Adrienne Rich, along with all the other feminist writers whose work helped start me on my path to healing, proceeded from the same kind of assumption. In the world of their writing, sexual violence was committed by men against women, full stop. Indeed, I don’t remember any of them addressing even the possibility of a male victim, let alone a female perpetrator. The only way I could find myself in the world of this feminist writing, therefore, was to co-opt women’s position within it, to view my own experience through the lens of what men’s sexual violence against women meant to women. To carve out, in other words, a space within feminism not so different from the one to which Vojdik argues male perpetrators send their male victims—one where I was, symbolically, a woman.
The difference, of course, is that the society I live in, because it sees the violations I survived as unmanning by definition, has generally wanted me to occupy that position (though things are beginning to change). Feminism, on the other hand, generally speaking, doesn’t care that the men who violated me did so in ways that directly parallel men’s sexual violence against women; I am, in feminist terms, still a man in a society that licenses men to commit such violence.
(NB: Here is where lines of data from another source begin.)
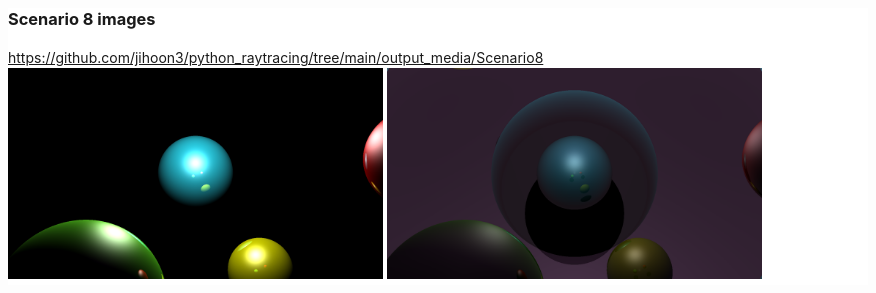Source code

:### Scenario 8 images
https://github.com/jihoon3/python_raytracing/tree/main/output_media/Scenario8
<img src="output_media/Scenario8/without_outer_shell_overview.png?raw=true" alt="drawing" width="375"/> <img src="output_media/Scenario8/main2.png?raw=true" alt="drawing" width="375"/>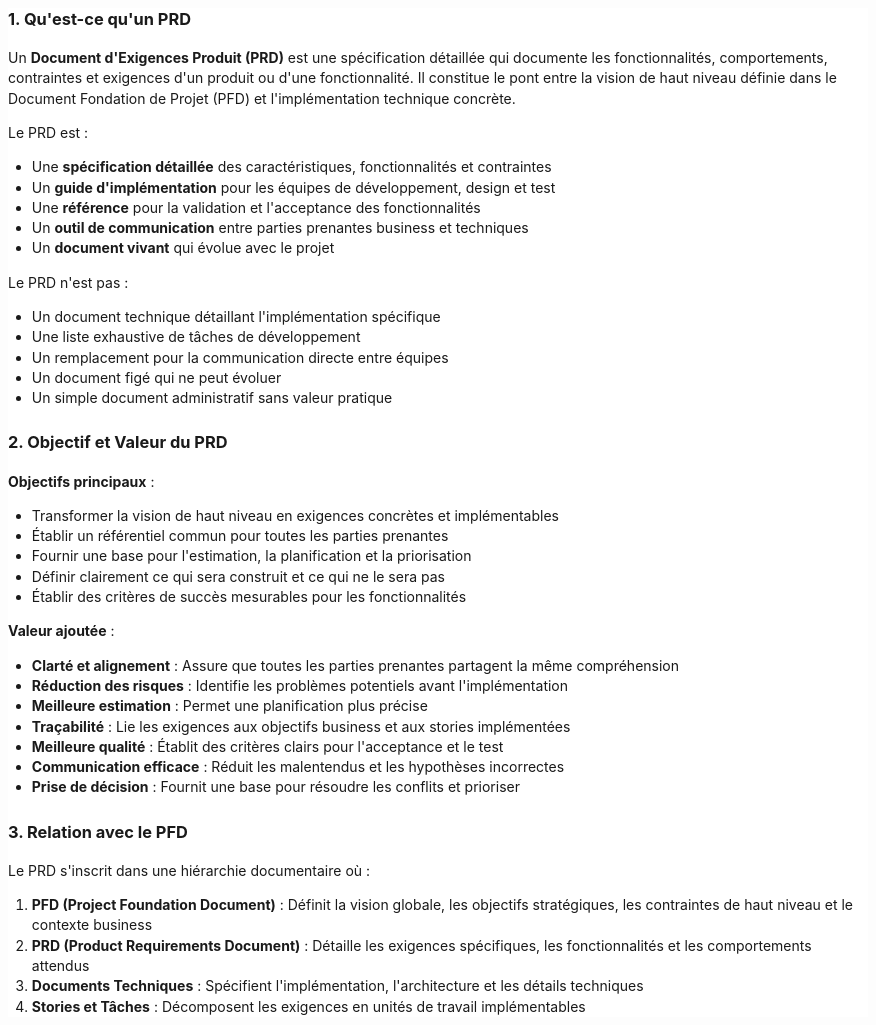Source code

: ### 1. Qu'est-ce qu'un PRD

Un **Document d'Exigences Produit (PRD)** est une spécification détaillée qui documente les fonctionnalités, comportements, contraintes et exigences d'un produit ou d'une fonctionnalité. Il constitue le pont entre la vision de haut niveau définie dans le Document Fondation de Projet (PFD) et l'implémentation technique concrète.

Le PRD est :

- Une **spécification détaillée** des caractéristiques, fonctionnalités et contraintes
- Un **guide d'implémentation** pour les équipes de développement, design et test
- Une **référence** pour la validation et l'acceptance des fonctionnalités
- Un **outil de communication** entre parties prenantes business et techniques
- Un **document vivant** qui évolue avec le projet

Le PRD n'est pas :

- Un document technique détaillant l'implémentation spécifique
- Une liste exhaustive de tâches de développement
- Un remplacement pour la communication directe entre équipes
- Un document figé qui ne peut évoluer
- Un simple document administratif sans valeur pratique

### 2. Objectif et Valeur du PRD

**Objectifs principaux** :

- Transformer la vision de haut niveau en exigences concrètes et implémentables
- Établir un référentiel commun pour toutes les parties prenantes
- Fournir une base pour l'estimation, la planification et la priorisation
- Définir clairement ce qui sera construit et ce qui ne le sera pas
- Établir des critères de succès mesurables pour les fonctionnalités

**Valeur ajoutée** :

- **Clarté et alignement** : Assure que toutes les parties prenantes partagent la même compréhension
- **Réduction des risques** : Identifie les problèmes potentiels avant l'implémentation
- **Meilleure estimation** : Permet une planification plus précise
- **Traçabilité** : Lie les exigences aux objectifs business et aux stories implémentées
- **Meilleure qualité** : Établit des critères clairs pour l'acceptance et le test
- **Communication efficace** : Réduit les malentendus et les hypothèses incorrectes
- **Prise de décision** : Fournit une base pour résoudre les conflits et prioriser

### 3. Relation avec le PFD

Le PRD s'inscrit dans une hiérarchie documentaire où :

1. **PFD (Project Foundation Document)** : Définit la vision globale, les objectifs stratégiques, les contraintes de haut niveau et le contexte business
2. **PRD (Product Requirements Document)** : Détaille les exigences spécifiques, les fonctionnalités et les comportements attendus
3. **Documents Techniques** : Spécifient l'implémentation, l'architecture et les détails techniques
4. **Stories et Tâches** : Décomposent les exigences en unités de travail implémentables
To presume to occupy women’s position in feminism, therefore, even symbolically, and even for reasons as sympathetic as mine might be, is still, when understood through a feminist lens, to exercise that license. To unpack this conundrum, to ask what it means be both a man committed to feminism in a world that privileges men and the sexually violated boy who grew up to be that man, is to ask what a feminist politics of “male survivorship” might look like.
Depending on the measure you use, studies show that as many as 20% of men will—at the hands of both men and women—experience some form of sexual violence at some point in their lives. That we finally recognize these men as people who have been violated, rather than people who should learn to “suck it up” and move on; that we as a society have a growing awareness that this violation is a social and cultural (in addition to being an interpersonal) injustice; that we increasingly believe those who survive this violation deserve to heal, and that they deserve as well our compassion and our support as they do so–all of this is rooted in the work feminists are still doing to expose men’s violence against women as gendered violence and to establish ending that violence as one central goal of gender justice. (It’s much easier to see this connection if you imagine the perpetrator to be a man, regardless of the gender of his victim; it’s much harder, given the current state of affairs, to think through what it would mean to see as gendered violence what happens when a man is violated by a woman.) I am, in other words, not the only male survivor who has a stake in feminism, though I do think all too many feminists have largely and consistently, by omission if not commission, misrepresented what that stake might be.
Correcting that misrepresentation seems to me a necessary step in moving the feminist conversation about gender justice forward.